Сам лагерь был зарыт глубоко в ковре норовистых пригородов.
Там она осваивала язык, с самых азов. Бывало, гуляла по улицам, вдоль особенных домов – каждый стоял в середине огромной постриженной лужайки. Дома казались ей бумажными.
Когда она спросила о них преподавателя английского, нарисовав дом и указав на бумагу, он громко расхохотался.
– Ой, не говорите!
Но, отсмеявшись, дал ответ.
– Нет, не бумажные. Это фибра.
– Фи-бра.
– Да.
Другое наблюдение за лагерем и его многочисленными тесными комнатами состояло в том, что он совсем как город: расползался даже в таком узком месте.

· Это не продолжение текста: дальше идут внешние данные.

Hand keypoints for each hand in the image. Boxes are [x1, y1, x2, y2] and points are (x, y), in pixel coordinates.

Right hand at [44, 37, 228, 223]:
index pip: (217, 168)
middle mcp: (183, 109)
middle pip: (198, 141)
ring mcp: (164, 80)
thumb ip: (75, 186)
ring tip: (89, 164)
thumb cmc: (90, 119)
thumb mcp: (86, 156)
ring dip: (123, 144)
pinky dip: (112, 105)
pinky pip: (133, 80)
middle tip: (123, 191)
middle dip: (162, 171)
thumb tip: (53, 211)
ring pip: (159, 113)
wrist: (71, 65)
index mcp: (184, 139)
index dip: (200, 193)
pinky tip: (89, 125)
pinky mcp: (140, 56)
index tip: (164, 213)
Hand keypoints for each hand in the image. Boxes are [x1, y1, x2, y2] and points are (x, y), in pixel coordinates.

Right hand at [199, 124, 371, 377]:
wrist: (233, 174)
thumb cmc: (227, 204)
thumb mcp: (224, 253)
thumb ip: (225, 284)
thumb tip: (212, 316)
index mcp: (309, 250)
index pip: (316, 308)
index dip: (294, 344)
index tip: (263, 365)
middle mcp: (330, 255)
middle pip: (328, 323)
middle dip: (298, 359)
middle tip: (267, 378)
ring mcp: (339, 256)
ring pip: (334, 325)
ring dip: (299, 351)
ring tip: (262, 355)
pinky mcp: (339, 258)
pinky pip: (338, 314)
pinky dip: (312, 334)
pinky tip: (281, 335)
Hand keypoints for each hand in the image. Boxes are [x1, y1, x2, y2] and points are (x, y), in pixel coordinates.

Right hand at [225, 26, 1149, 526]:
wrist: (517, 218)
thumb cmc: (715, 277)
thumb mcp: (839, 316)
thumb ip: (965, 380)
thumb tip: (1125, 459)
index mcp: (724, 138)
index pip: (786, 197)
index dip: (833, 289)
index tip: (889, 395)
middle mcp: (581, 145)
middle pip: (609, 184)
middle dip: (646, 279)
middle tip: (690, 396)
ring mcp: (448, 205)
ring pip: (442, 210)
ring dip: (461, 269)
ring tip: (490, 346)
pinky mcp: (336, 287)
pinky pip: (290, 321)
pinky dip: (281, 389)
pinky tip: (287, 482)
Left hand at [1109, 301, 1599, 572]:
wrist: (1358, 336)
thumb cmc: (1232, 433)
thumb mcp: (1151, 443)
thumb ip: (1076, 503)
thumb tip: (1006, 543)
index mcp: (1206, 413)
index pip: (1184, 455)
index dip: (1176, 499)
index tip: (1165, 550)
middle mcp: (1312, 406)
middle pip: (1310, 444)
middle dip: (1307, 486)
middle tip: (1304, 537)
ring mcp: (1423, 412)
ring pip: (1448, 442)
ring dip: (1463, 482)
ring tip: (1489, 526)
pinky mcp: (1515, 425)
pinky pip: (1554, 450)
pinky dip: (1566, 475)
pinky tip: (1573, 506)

В лагере были люди всех цветов.
Всех языков.
Были гордецы с задранными головами и тут же самые пришибленные болезнью волочения ног, каких только можно вообразить. И были те, кто все время улыбался, чтобы не дать выхода сомнениям. А общего у них было то, что все в разной степени тянулись к людям своей национальности. Общая родина склеивала крепче многого другого – и так люди в лагере сходились.

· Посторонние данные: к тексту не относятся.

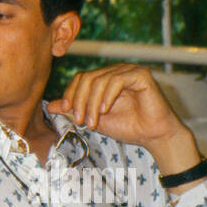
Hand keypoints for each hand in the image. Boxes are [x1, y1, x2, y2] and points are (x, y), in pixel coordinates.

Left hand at [50, 63, 200, 180]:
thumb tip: (52, 106)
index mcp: (105, 78)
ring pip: (100, 80)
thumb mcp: (94, 119)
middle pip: (87, 78)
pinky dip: (107, 96)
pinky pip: (117, 80)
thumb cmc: (128, 127)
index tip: (68, 112)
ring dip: (92, 103)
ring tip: (93, 122)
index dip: (72, 94)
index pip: (81, 78)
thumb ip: (75, 110)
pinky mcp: (141, 75)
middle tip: (81, 121)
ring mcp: (129, 71)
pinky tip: (105, 111)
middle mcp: (116, 71)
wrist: (154, 136)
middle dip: (80, 101)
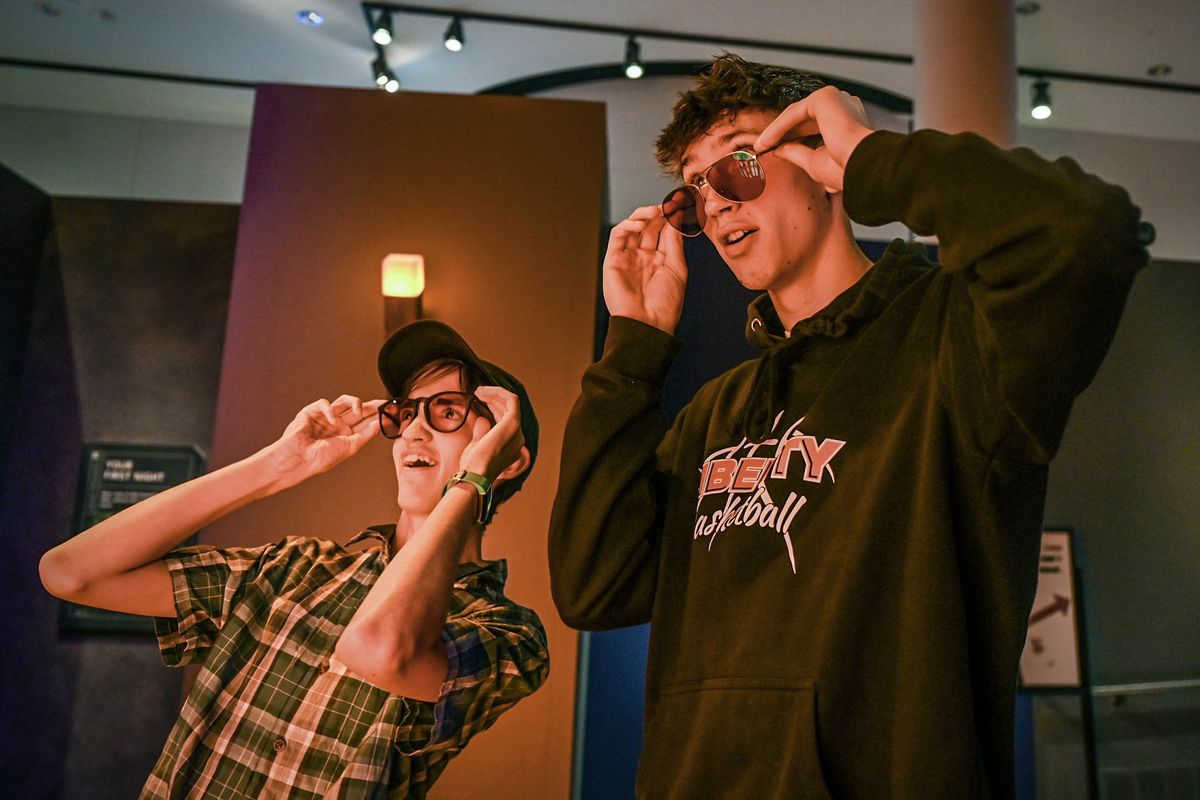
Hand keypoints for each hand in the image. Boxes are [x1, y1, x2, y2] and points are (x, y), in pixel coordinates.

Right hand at [270, 395, 383, 481]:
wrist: (298, 459)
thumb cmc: (322, 458)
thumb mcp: (350, 447)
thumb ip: (366, 434)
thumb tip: (381, 423)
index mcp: (345, 435)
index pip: (364, 422)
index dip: (377, 416)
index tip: (391, 411)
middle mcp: (337, 425)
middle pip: (357, 410)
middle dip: (371, 406)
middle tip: (384, 402)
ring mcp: (325, 417)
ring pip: (343, 401)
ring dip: (354, 402)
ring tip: (359, 410)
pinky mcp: (312, 412)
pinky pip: (325, 404)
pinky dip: (330, 411)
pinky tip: (332, 422)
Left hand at [458, 386, 526, 481]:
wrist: (476, 474)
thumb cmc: (473, 466)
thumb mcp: (477, 447)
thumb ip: (482, 433)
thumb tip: (483, 419)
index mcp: (511, 445)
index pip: (505, 420)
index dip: (494, 408)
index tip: (480, 400)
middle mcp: (518, 438)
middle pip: (508, 411)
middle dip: (494, 399)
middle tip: (478, 393)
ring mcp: (517, 431)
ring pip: (510, 404)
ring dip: (495, 394)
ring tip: (479, 390)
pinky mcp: (513, 423)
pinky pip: (511, 400)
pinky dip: (498, 392)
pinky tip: (484, 391)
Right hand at [603, 205, 687, 333]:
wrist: (648, 325)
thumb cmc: (665, 304)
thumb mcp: (676, 268)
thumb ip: (674, 242)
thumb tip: (676, 217)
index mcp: (659, 260)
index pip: (663, 232)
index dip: (671, 217)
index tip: (681, 205)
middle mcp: (643, 257)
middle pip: (649, 227)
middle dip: (659, 213)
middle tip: (669, 204)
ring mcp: (628, 258)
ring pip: (632, 227)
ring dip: (643, 215)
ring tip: (656, 211)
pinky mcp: (613, 260)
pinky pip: (618, 236)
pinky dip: (628, 225)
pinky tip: (641, 224)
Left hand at [753, 85, 873, 192]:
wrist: (863, 168)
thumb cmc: (847, 169)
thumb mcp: (814, 162)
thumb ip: (796, 152)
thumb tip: (777, 149)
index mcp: (847, 119)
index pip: (812, 125)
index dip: (791, 138)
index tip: (773, 151)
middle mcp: (843, 104)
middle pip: (802, 119)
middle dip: (780, 134)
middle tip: (762, 148)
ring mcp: (835, 98)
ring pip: (796, 115)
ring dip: (775, 131)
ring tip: (759, 147)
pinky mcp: (824, 97)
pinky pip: (794, 113)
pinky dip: (778, 128)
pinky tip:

Так и Пенелопа находила людей из своей страны и даже из своего города. Нередко они оказывались весьма радушными, но все это были семьи, а родная кровь крепче, чем общая родина.

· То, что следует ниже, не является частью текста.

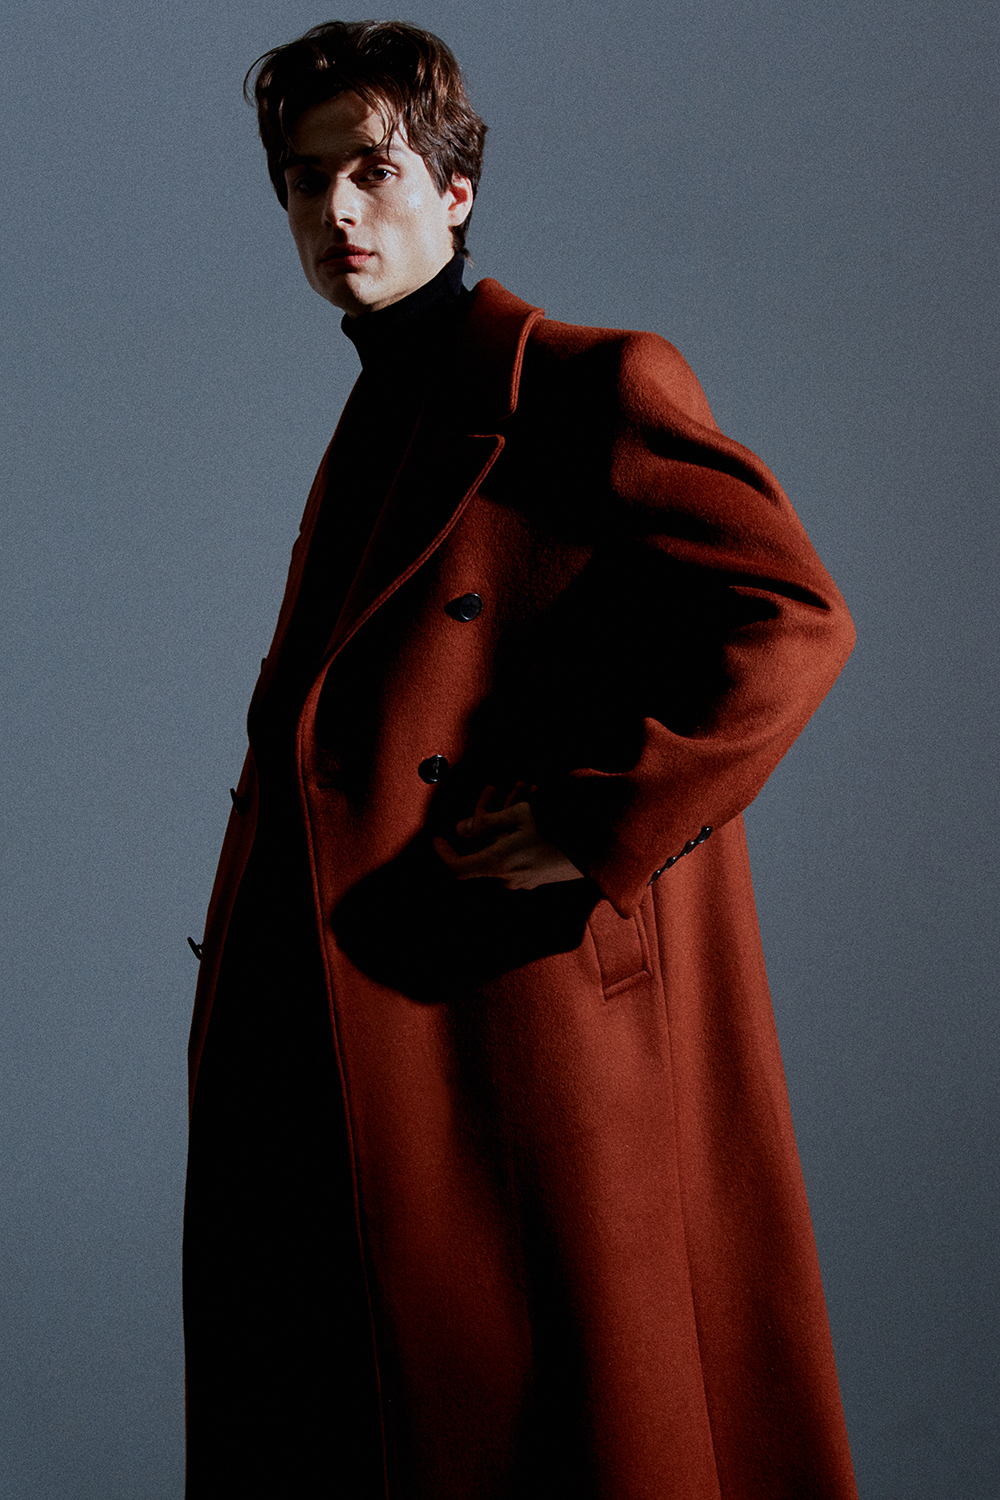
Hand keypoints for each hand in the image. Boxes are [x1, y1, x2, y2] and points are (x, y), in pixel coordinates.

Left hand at [433, 783, 584, 890]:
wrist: (601, 849)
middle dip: (489, 813)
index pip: (458, 868)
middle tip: (498, 787)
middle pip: (486, 846)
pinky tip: (536, 804)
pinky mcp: (541, 875)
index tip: (437, 838)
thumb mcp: (519, 816)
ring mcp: (526, 878)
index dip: (444, 854)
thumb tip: (460, 828)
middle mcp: (509, 877)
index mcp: (498, 864)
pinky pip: (521, 851)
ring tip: (526, 788)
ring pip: (505, 844)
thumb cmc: (558, 828)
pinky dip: (521, 829)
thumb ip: (486, 823)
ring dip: (509, 815)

Ее то и дело приглашали то на день рождения, то на именины – или просто на посиделки без повода с водкой, варениками, борщом и бигосом, – но странно, как быстро она уходила. Запах этой еды в застоявшемся воздухе был уместен не больше, чем она сама.
Но всерьез ее беспокоило не это.
Нет, единственное, что ее на самом деле пугало, это вид и голоса гостей, поднимавшихся и раскрывавших рты, чтобы в очередной раз спеть Sto Lat. Они пели о доме как об идеальном месте, будто не было никаких причин его покидать. Они обращались к друзьям и родным, как будто слова могли сделать их ближе.
Вместе с тем, как я сказал, она испытывала и благодарность за другие события.
Например, за Новый год, когда она шла по лагерю в полночь и где-то неподалеку взлетали фейерверки – Пенелопа видела их между домами. Великолепные красные и зеленые огненные перья, далекие возгласы.
И вот Пенелопа остановилась посмотреть.
Она улыбнулась.
Наблюдая игру огня в небе, она села на придорожный камень. Свесив руки, покачивалась, едва заметно. «Pikne[15], – думала она. – Прекрасно, и здесь мне предстоит жить». От этой мысли ее глаза плотно закрылись, и она обратилась к закипающей земле:
– Wsta, – сказала она.
И вновь:
– Wsta, wsta[16].
Вставай.
Но Пенелопа не двигалась.
Не время.
Но скоро.
– Просыпайся, Христа ради.
Пенни приходит на Арчер-стрит, а Клэй тем временем начинает процесс постепенного отбредания прочь.
В первый день после моего ультиматума на крыльце он направился к пакету с хлебом и остаткам кофе. Позже, вытирая лицо в ванной, он слышал, как я ухожу на работу. Я остановился над Рори.
Я – в своей грязной заношенной робе.
Рори – все еще наполовину сонный, наполовину неживой после вчерашнего.
– Эй, Рори.
Я тряхнул его.
– Рори!
Он попытался пошевелиться, но не смог.
– О черт, Мэтью, ну что?
– Ты знаешь что. Там опять, блин, почтовый ящик.
– И все? Почем ты знаешь, что это я?
– Я не собираюсь тебе отвечать. Говорю, ты эту срань унесешь и установишь, где стояло.
– Я даже не знаю, где я его выкорчевал.
– На нем же есть номер, да?
– Но я не знаю, какая улица.
И вот момент, которого ждал Клэй:
– И-исусе!
Он через стенку чувствует, как я закипаю, но дальше – по делу:
– Ладно, мне плевать, что ты с ним сделаешь, но я не предполагаю увидеть его здесь, когда вернусь, понял?
Позже, войдя в комнату, Клэй обнаружил, что во время всего разговора Гектор, будто в борцовском поединке, лежал, обвившись вокруг шеи Рори. Кот мурчал и линял одновременно. Мурчанье взлетало до голубиного тона.